Performance
GPU acceleration
QXel runs gate operations on CPU kernels by default. For anything beyond about 20 qubits the GPU is dramatically faster, because each extra qubit doubles the statevector and GPUs apply gates to that vector in massively parallel fashion. You opt in with the compute_type option.
Choosing a kernel set
compute_type selects which kernels run gate operations:
• 'cpu': CPU kernels (default), works anywhere
• 'cuda': hand-tuned CUDA GPU kernels, usually fastest
• 'cuquantum': NVIDIA cuQuantum library
Running on the GPU
Pass compute_type as a keyword argument to run(). Everything else about your circuit stays the same:
python
qxel = LocalSimulator(backend="QXel-sv")
result = qxel.run(circuit, shots=1000, compute_type="cuda").result()
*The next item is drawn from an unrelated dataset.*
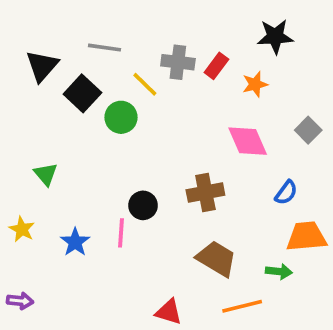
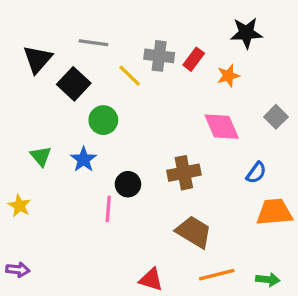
green circle: (121, 117) -> (103, 120), moved
blue star: (75, 242) -> (84, 160), moved
green arrow: (279, 271) -> (268, 280), moved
print(result.measurement_counts)The numerical result is identical to a CPU run; only the runtime changes. If you are not sure whether the GPU is being used, run nvidia-smi in another terminal during a large circuit and watch GPU utilization rise.
Note 'cuda' and 'cuquantum' need an NVIDIA GPU with a compatible driver. On a CPU-only machine they raise an error, so keep the default 'cpu' there. Try 'cuda' first; 'cuquantum' can be faster for some gate patterns, so benchmark both on your workload.